Another nearly $36,000 went to expenses for travel, entertainment, and meals for Hogg and Lata listed throughout the FEC report. Those include Uber and Lyft rides, flights, hotels, restaurants, and more.

Hogg himself was also paid nearly $40,000 in payroll payments, per the FEC filings, and Lata got more than $50,000 in payroll payments, per the filings. Since the group launched mid-year and these payments started in the late summer, this does not represent a full annual salary but just a few months’ worth of work.
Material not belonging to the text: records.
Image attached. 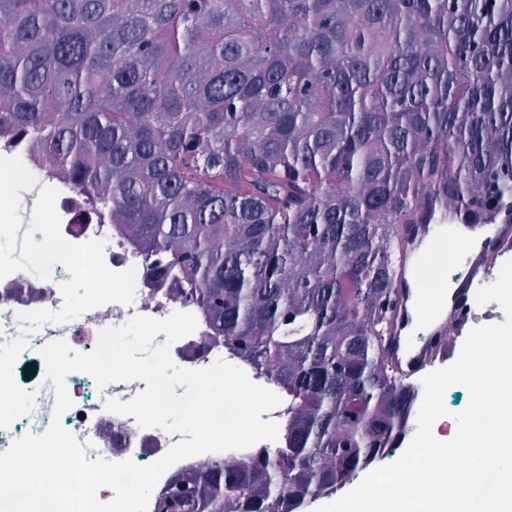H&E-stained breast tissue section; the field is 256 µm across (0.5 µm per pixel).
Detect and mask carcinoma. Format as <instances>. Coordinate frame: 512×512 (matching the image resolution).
I'll return each instance as SVG.
<instances>
[{
	"label": "carcinoma",
	"instance_id": "1",
	"mask_svg": "<svg viewBox=\"0 0 512 512\" xmlns=\"http://www.w3.org/2000/svg\"><path fill=\"white\" fill-rule=\"evenodd\" d=\"M0 133L110 204L287 400L152 512H299L410 437L399 226L512 213V0H0Z\"/></svg>",
	"mask_w": 512,
	"mask_h": 512
}]
</instances>
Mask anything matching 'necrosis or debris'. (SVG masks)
<instances>
[{
  "mask_svg": "<svg viewBox=\"0 0 512 512\" xmlns=\"http://www.w3.org/2000/svg\"><path fill=\"white\" fill-rule=\"evenodd\" d=\"M0 157L20 158L38 180L37 187L20 193L18 214L22 219V229L31 226L41 187L55 188L59 192L56 209L61 219L62 236L75 244L104 240V260L109 269L121 272L132 268L136 271V296L132 305L111 303L86 311L63 324H44L38 333L30 336V346L19 356L18 365L41 363L39 347L56 339L66 341L75 352H91L100 330L120 326L136 314L162 319L176 311L196 313V306L178 292L174 280L158 277L156 267L163 263V255L147 256L133 246L128 235L112 223L99 201L74 185L62 170L47 164L38 146L29 138L1 134ZM70 278L64 266L57 264L47 280L26 271L0 279V343L19 337L18 313L37 309L59 310L63 304L59 285ZM153 343L157 346L169 344L174 362L186 369L206 368L220 358L232 364L237 361L223 339L212 337L203 322L198 323L194 333L174 343H167L162 333L154 338ZM65 385L73 405L62 415L61 424L85 448L87 459L128 460L144 467L157 461L158 449L170 448L182 439L181 434L171 435L157 428H143L134 417L105 410L106 399L129 401L145 390L144 381L115 382L100 389L91 376L76 371L67 375ZM22 387L33 392L34 408L8 427L0 428V452L25 434H43L52 422L55 404L52 381L39 374L24 381Z\"/></svg>",
  "mask_w": 512,
  "mask_h": 512,
  "instance_id": "4bbe7bcc",
  "label": "necrosis or debris"
}]
</instances>
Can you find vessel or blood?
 I'll return each mask as SVG.
<instances>
[{
    "label": "vessel or blood",
    "mask_w": 512,
    "mask_h": 512,
    "mask_svg": "<svg viewBox=\"0 0 512 512\" xmlns=\"http://www.w3.org/2000/svg\"><path fill=\"white\" fill-rule=\"evenodd\" d=\"M475 236L476 246L454 260L455 272L448 290L446 309L431 314L424 336L412 339L418 315L428 307L418 286V273L425 254L436 242L431 224L401 225L398 257L394 272L392 297L387 310V329L382 352L396 379L411 382L453 358L457 341L469 330L475 317V292L483 281L493 278L494 270L483 260L484 251L512 252V224L496 216L490 224L465 227Z\"/></svg>",
    "instance_id": "vessel-or-blood-1"
}]
</instances>
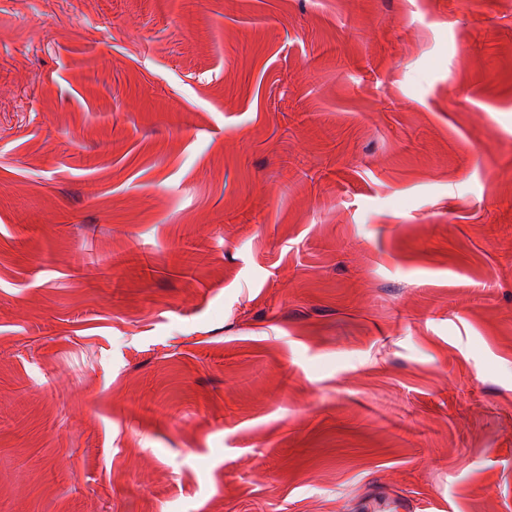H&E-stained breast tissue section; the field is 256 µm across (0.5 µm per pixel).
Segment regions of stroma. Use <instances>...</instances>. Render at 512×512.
Returning <instances> with one entry per match:
<instances>
[{"label":"stroma","instance_id":"stroma-1","mask_svg":"<svg viewBox=\"0 0 512 512\" xmlns=\"http://www.w3.org/2000/svg\"><path fill=\"white\" fill-rule=\"evenodd\" d=\"M0 512H512V0H0Z\"/></svg>","mask_w":512,"mask_h":512}]
</instances>
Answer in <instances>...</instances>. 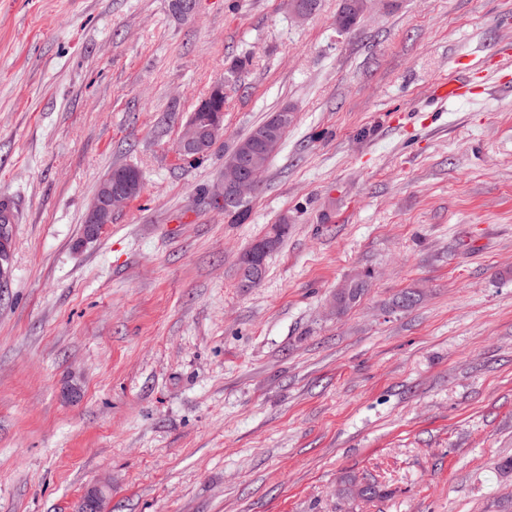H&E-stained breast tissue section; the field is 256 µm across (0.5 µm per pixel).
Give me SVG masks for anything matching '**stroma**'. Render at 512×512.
<instances>
[{
  "instance_id": "1",
  "label": "stroma",
  "mask_w": 512,
  "mask_h": 512,
  "mask_svg": "<svg viewBox=\"0 0 512 512\" xmlns=\"http://www.w3.org/2000/svg\"><path fill=\"white\" fill-rule=\"evenodd\" d=\"M340 7L0 0V512H512V0ZM218 81L224 136L183 159ZM283 108L229 223L205 191ZM120 166L141 192L85 239ZM341 11L336 17V24L341 29L353 26L366 7V0H344ZM366 290V282L363 278L353 277L348 279L342 290L338 291L334 297L336 314L341 315L347 312L361 300Z\"/></svg>"
}]
</instances>
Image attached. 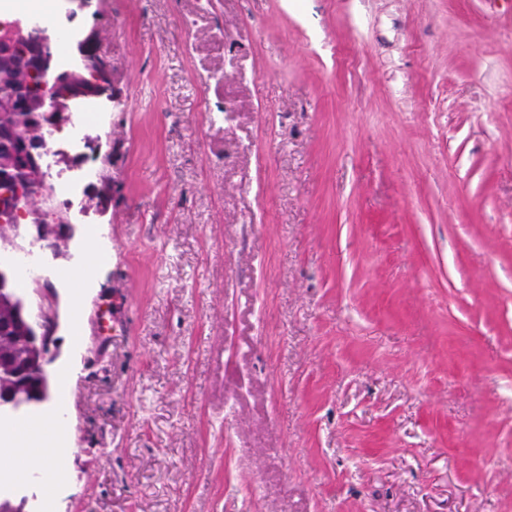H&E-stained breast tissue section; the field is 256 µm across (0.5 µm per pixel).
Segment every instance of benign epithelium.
I'll use <instances>...</instances> for the list:
<instances>
[{
  "label": "benign epithelium",
  "mask_w": 512,
  "mask_h": 512,
  "mask_svg": "<svg viewBox=\"0 0 512 512\" xmlns=\"http://www.w3.org/2000/svg\"><path fill=\"white\" fill-rule=\"evenodd\" d=\"M54 35L42 33L41 71L38 73V83L32 86L29 97L49 101V93L59 78L54 54ZM11 140L28 153L31 162L26 164L24 171H30L35 166L41 167L40 157L45 151L47 136L35 141L19 140L16 130H10ZM47 192L44 180L33 181L18 173L8 181L0 180V224L11 228L12 236L0 248V309L3 315L14 319L24 330L22 341L25 356L22 366L13 370L14 384L8 390H0V407L8 413L15 407L28 403L24 390L30 374L38 373L44 379V391H49L50 383L48 367L56 358L58 328V306L56 294L48 285L42 282L40 276H31V289L26 295L14 293L10 284L14 281L13 264L34 244L57 256L67 248L68 233L66 224H27L17 223L19 218H32L34 214L29 209L28 201L35 194ZM28 496L17 494L0 497V512H29Z\"/></svg>",
  "instance_id": "obj_1"
}]
</instances>
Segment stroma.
Returning a JSON list of instances; mask_svg holds the SVG:
<instances>
[{
	"instance_id": "obj_1",
	"label": "stroma",
	"mask_w": 512,
	"mask_h": 512,
	"mask_svg": "<svg viewBox=\"0 0 512 512\" xmlns=\"http://www.w3.org/2000/svg\"><path fill=\"white\" fill-rule=\"evenodd\" d=\"M71 157L49 512H512V0H55ZM109 157L113 187L96 186ZM108 256L80 315L57 270ZM79 341H72V334ZM42 26V25H41ZM40 45L42 47L41 71L38 75V83L33 85L28 98L48 103L49 93L59 78L54 54V35L51 30L42 26ZM79 53L86 61V69L72 76H63L61 82L56 85L54 96H69L75 89L82 88L86 94L101 96L111 91V82L108 78L107 65L102 52L101 39L94 33L88 34L79 44Z\"/></svg>"
}]
</instances>
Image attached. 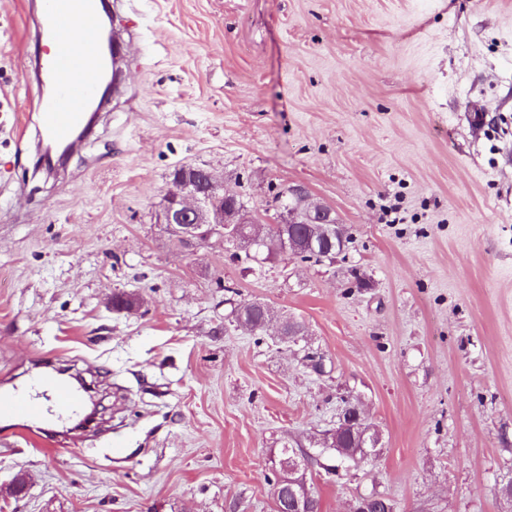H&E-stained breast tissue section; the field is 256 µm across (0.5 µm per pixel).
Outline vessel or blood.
Returning a JSON list of instances; mask_svg holds the SVG:
<instances>
[{
    "label": "vessel or blood",
    "mask_w": 512,
    "mask_h": 512,
    "mask_svg": "<svg viewBox=\"0 0 512 512\" xmlns=\"http://www.w3.org/2000/svg\"><path fill=\"white\" fill-rule=\"evenodd\" d=\"M99 9L100 0H44L41 28L48 45L42 71L51 90L39 99V117L48 142L63 144L71 140L85 123L101 87L107 61L105 46H98L93 55L79 54L63 36L65 27H79ZM37 384L34 392H0V420L24 428L51 417L63 420L78 412L81 396L68 382L43 375Z\"/></svg>",
    "instance_id": "vessel-or-blood-1"
}]
</instances>
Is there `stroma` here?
<instances>
[{
    "mask_svg": "<svg viewBox=\"0 0 512 512\" xmlns=\"http://www.w3.org/2000/svg\"><path fill=\"white\" fill-rule=\"evenodd\" d=\"M39 12L0 0V390L63 364L106 411L82 436L0 421V512H275L286 442L318 456L321 512L373 492L512 512V0H112L135 50L50 178L25 64ZM184 166L266 224L305 185L351 243L249 268L216 238L185 249L158 221ZM223 281L270 308L265 332L229 322ZM347 399L381 450L329 474Z\"/></svg>",
    "mask_w": 512,
    "mask_h": 512,
    "instance_id": "1",
    "label": "stroma"
}]
</instances>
The group did spend some of its haul on actual candidates. The Committee to Elect Sylvia Swain—which was the campaign for a transgender Democrat in Alabama’s House District 55 in 2023, who lost a special election in the primary—seems to be the biggest beneficiary from Hogg’s group, getting, across several disbursements, nearly $125,000. Clearly, that money was ineffective, as Swain lost the election in the primary to a man named Travis Hendrix in October 2023. Hendrix got more than 65 percent of the vote, so it was not even a close election.

Nadarius Clark, a Democrat member of the Virginia House of Delegates, got $100,000 over three disbursements from Hogg’s group, too. Clark actually won his election. The filings also show Leaders We Deserve PAC gave $5,000 to Averie Bishop, the former Miss Texas, who is currently running as a Democrat in Texas’s 112th House District. Outside of those donations, and a $3,300 check to Frost—the U.S. representative whose former campaign manager is Lata, Hogg’s business partner in running this PAC—it does not appear any more of the group’s money went directly to any other candidates running anywhere in America.

That means on actual candidates in 2023, Hogg’s group only spent just shy of $235,000.

The group did, however, cut some checks to various organizations and Democrat Party committees, like a $5,000 donation to the Democratic Legislative Campaign Committee (DLCC), $2,500 to Annie’s List PAC, $2,500 to the Texas Democratic Party, $5,000 to the Nebraska Democratic Party, $5,000 to the Congressional Progressive Caucus PAC, $5,000 to the Congressional Hispanic Caucus’s Bold PAC, and another $3,300 to Frost’s leadership PAC, which is called “A Love Supreme PAC.”

In total, those donations to Democrat Party committees and left-wing groups amount to just over $28,000. So in total, the group spent about $263,000 on actual campaigns and candidates—compared with over a million dollars more than that on personal expenses, political consultants, and fees.

Hogg has not replied to multiple requests for comment from Breitbart News for this story.